(Task data)

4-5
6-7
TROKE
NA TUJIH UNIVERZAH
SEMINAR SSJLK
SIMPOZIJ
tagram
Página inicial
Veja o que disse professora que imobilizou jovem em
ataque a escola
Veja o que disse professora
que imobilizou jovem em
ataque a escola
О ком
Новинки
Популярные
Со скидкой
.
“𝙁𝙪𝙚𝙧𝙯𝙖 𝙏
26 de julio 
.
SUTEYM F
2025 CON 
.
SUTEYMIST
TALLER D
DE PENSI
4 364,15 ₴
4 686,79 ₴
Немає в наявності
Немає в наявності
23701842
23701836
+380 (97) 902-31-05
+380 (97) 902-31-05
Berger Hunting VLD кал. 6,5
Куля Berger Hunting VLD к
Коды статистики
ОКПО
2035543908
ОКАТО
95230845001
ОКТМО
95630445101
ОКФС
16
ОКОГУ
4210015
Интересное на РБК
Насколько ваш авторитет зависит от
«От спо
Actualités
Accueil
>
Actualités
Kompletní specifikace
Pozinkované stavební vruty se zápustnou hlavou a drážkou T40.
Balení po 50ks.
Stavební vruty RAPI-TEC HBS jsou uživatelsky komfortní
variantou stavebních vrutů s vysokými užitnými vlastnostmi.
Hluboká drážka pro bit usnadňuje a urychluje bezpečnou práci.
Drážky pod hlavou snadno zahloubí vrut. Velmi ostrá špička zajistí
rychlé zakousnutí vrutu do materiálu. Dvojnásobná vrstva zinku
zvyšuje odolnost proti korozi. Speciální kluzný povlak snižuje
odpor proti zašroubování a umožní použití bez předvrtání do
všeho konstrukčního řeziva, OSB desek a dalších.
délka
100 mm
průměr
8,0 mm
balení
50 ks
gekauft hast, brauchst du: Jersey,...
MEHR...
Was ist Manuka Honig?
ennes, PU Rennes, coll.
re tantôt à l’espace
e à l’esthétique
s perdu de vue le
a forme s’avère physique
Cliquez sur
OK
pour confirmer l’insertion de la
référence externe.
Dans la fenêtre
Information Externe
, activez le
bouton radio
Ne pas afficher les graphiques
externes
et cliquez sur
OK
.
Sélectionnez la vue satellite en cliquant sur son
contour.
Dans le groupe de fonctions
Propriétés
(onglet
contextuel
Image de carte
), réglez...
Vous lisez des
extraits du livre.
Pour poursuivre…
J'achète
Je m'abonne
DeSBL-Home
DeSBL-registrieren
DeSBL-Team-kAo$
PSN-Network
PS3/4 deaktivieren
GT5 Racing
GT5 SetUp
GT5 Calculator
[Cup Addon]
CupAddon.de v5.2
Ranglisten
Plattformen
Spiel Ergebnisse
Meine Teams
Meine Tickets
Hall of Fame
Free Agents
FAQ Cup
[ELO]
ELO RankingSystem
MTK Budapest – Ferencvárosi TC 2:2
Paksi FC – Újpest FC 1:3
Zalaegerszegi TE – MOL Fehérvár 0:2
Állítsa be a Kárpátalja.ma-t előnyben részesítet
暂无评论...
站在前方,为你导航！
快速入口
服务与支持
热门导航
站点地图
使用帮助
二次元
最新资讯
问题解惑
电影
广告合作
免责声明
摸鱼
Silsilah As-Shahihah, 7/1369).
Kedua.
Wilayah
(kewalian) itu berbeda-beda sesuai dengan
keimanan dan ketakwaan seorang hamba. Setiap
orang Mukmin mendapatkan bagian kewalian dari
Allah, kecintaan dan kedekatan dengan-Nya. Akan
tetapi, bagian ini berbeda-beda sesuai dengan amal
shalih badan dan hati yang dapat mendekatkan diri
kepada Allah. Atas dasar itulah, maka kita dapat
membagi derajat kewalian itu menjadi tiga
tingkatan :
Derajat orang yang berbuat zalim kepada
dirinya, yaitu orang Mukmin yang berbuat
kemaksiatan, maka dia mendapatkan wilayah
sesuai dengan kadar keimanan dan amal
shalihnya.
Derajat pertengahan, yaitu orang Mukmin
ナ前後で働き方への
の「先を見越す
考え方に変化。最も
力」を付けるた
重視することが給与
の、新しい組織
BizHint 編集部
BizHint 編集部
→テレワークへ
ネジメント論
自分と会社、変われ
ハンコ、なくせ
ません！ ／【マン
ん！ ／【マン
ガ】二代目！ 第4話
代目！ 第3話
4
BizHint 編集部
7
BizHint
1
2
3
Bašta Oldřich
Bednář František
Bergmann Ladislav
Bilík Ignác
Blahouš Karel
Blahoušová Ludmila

(End Task data)

**What is being asked**
Provide only the count of lines within the entries above that include the string "sesuai".

**Response area**
3